Centralizing Your Translation Process

Expanding your business into new markets is a substantial undertaking.

Many organizations with plans to go global run into issues during the translation and localization process. Large companies with high content volume in need of translation require a language service provider (LSP) that has the resources and capabilities necessary to complete the project. Further, many larger-scale localization projects require translation into multiple languages. One solution that some companies have adopted is contracting multiple LSPs, which, when combined, have all of the capabilities needed to complete a large project. However, this approach may not be for everyone. Companies should be aware of some underlying issues that could end up costing in terms of time, money, and quality.

Problems that arise with the use of multiple LSPs can include:

  • Organization

Organization is essential when taking on a substantial project of any kind, and this especially applies to a process as complicated as localization and translation. At the start of each contract, a company will normally want to know that the project manager assigned to their project is detail-oriented, very responsive, and readily available. With multiple LSPs in play, organization and communication run the risk of becoming projects in themselves.

  • Content Inconsistency

A key aspect of ensuring a cost-effective, quality final product is maintaining consistent style and brand image regardless of language or location. Consistency in these areas is an absolute necessity if a company intends on succeeding in the global market.  A major downside of utilizing the services of multiple LSPs is the possibility of a contrast in style between translators. With multiple project managers working on different areas of a large contract, this risk becomes more likely.

  • Lack of Collaboration

Companies in the process of globalization often have a vision for whom they will “be” as a global company—they want to make sure that their successful local image is mirrored by their image in target markets. Due to the absence of centralized thought leadership and the insertion of multiple individuals in charge of essential processes, decentralized organizational structure could result in unintended changes in this vision.

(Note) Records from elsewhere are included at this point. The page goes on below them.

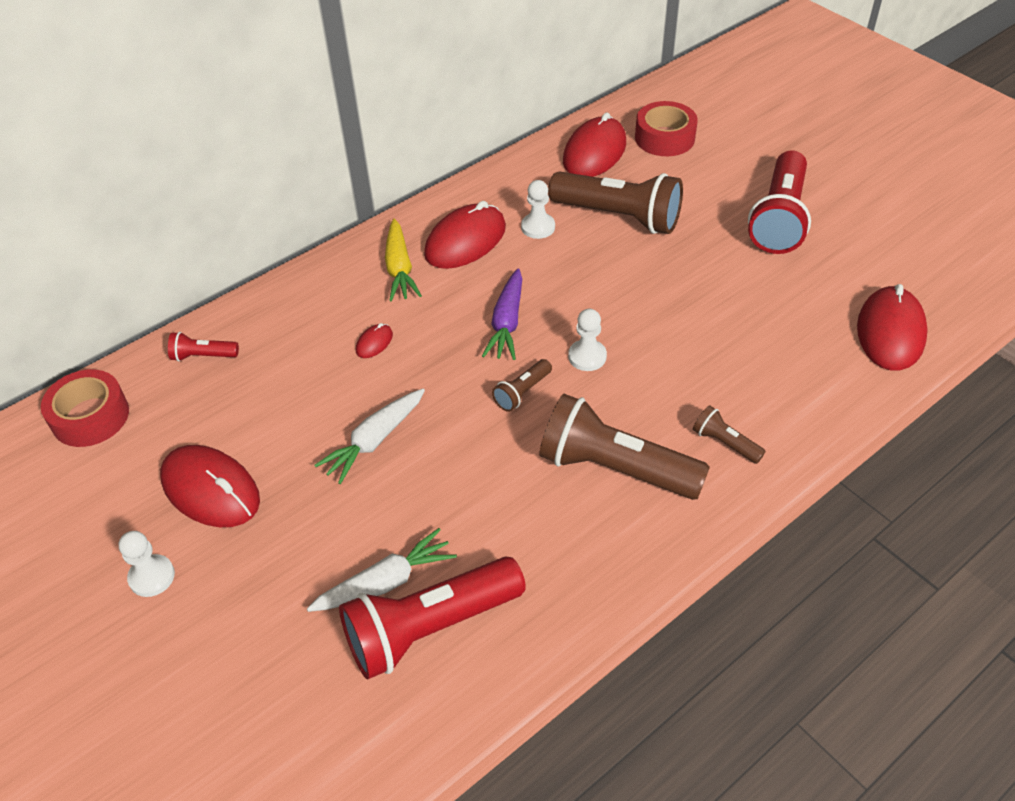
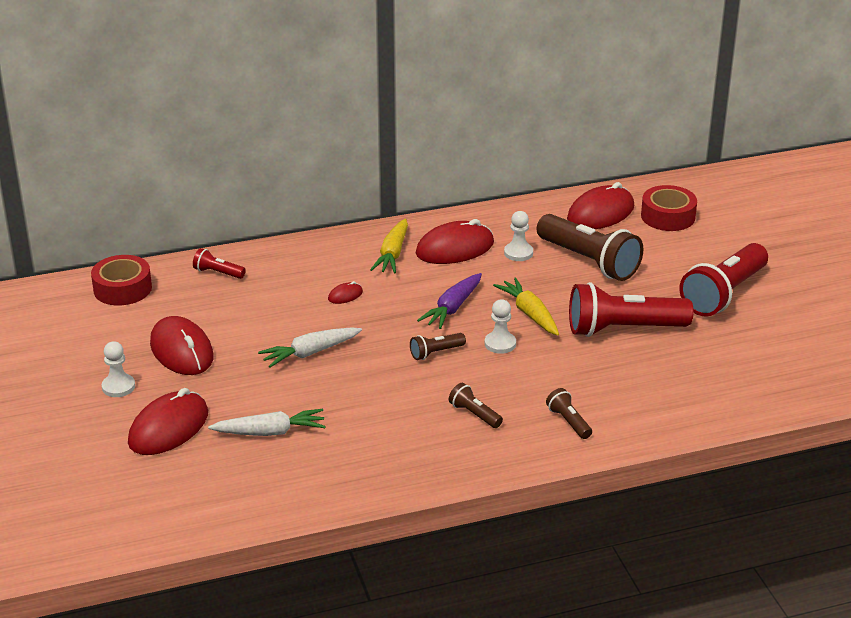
camera: 20 degrees right, 15 degrees down
(430, 628) = (285, 464): red flashlight -> red flashlight (623, 329)
(596, 305) = (529, 314): none -> yellow carrot
(615, 468) = (474, 414): brown flashlight -> brown flashlight, size x0.45
(890, 332) = (757, 390): red mouse -> red mouse (168, 428)

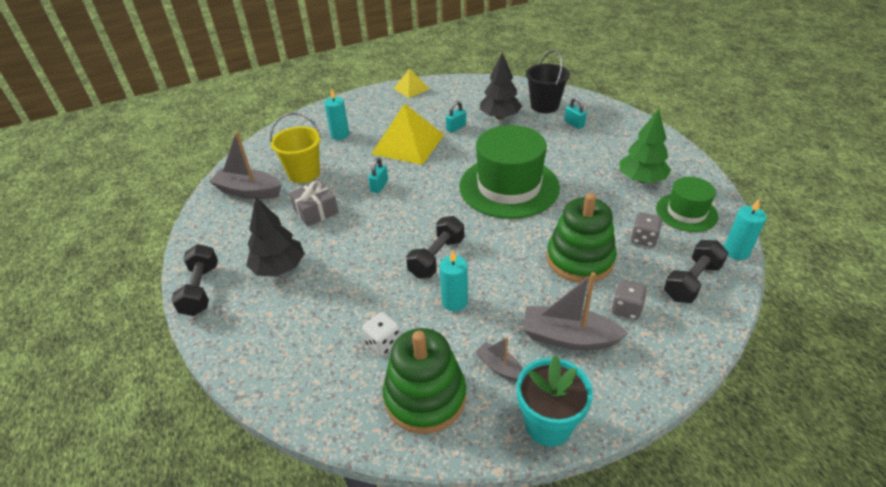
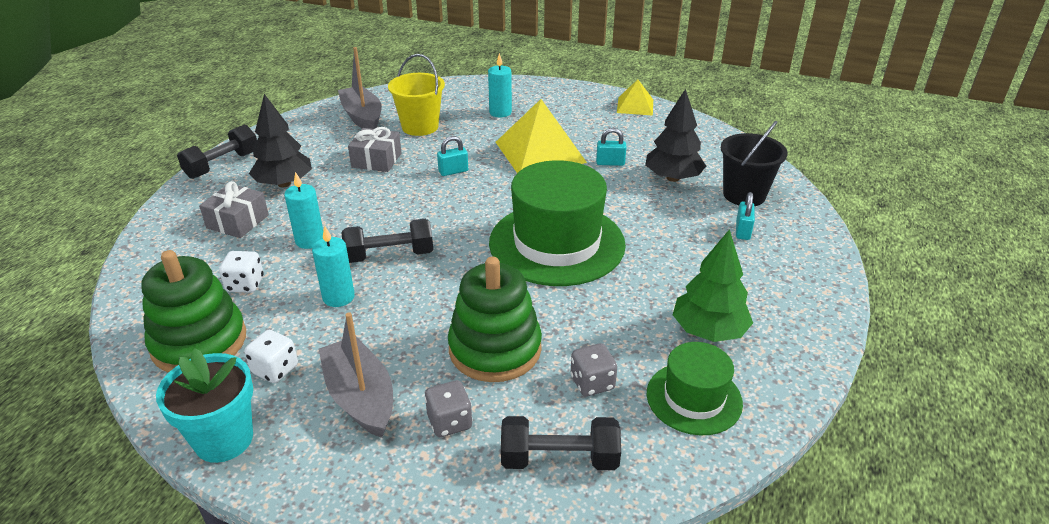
camera: 45 degrees right, 5 degrees down
(295, 314) = (238, 221): none -> grey gift
(499, 367) = (275, 369): grey boat -> white dice
(736, 252) = (670, 478): turquoise candle -> turquoise candle (310, 240)

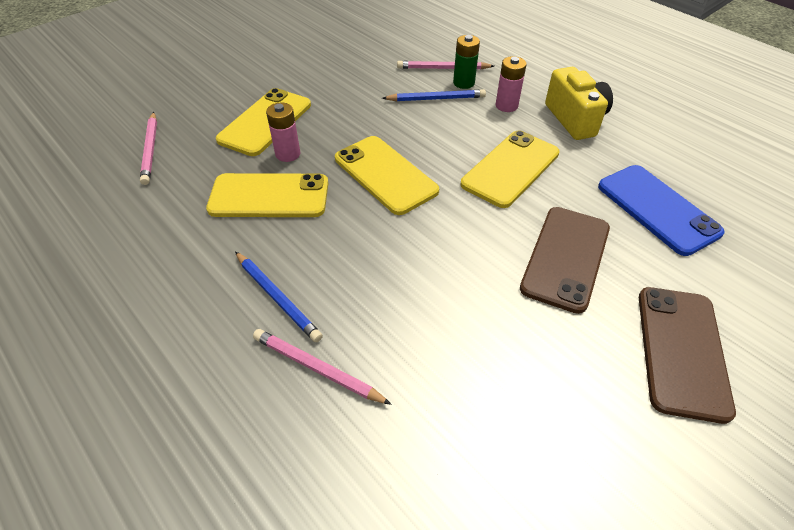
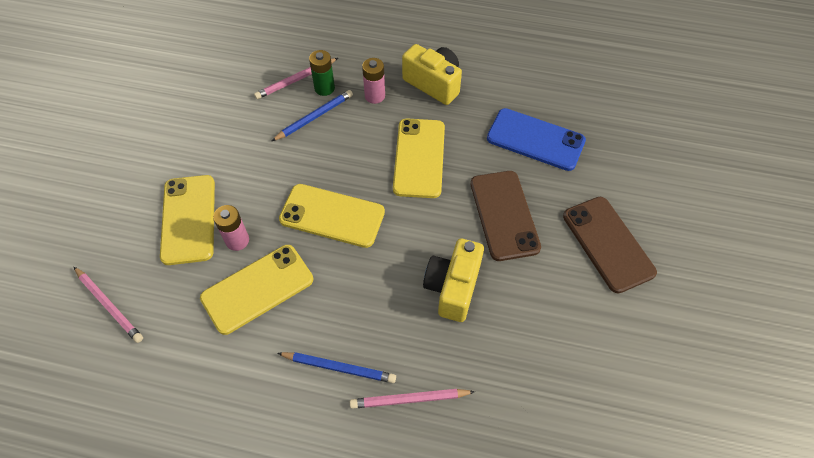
camera: 35 degrees left, 10 degrees up
(453, 293) = (453, 287): none -> yellow camera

How can one avoid these issues? Centralize the process

Centralizing organization begins with the use of only one LSP (typically a multiple language vendor, or “MLV”). With an MLV, the issues of organization, content consistency, and lack of collaboration are eliminated in the following ways:

  • MLVs can handle both translation and localization needs
  • Surplus of languages with consistent style
  • Various file formats
  • Discounts for high-volume by centralizing all projects
  • Leveraging of style guides, glossaries, and translation memories, all very valuable tools in the translation process, are centralized, improving turn-around times and increasing consistency
  • Projects are managed by one person, allowing for the maintenance of a singular vision
  • In addition to increased budget control, MLVs save up to 15% by developing program-level processes and reduced internal management

Before hiring multiple LSPs to fulfill all project needs, it’s important to recognize that this decision translates into the embracement of a decentralized approach to organization, which might not be a good fit for every project—particularly those of the larger scale. Conversely, centralization has many immediate benefits and reduces the headaches that surround facilitating projects with multiple vendors.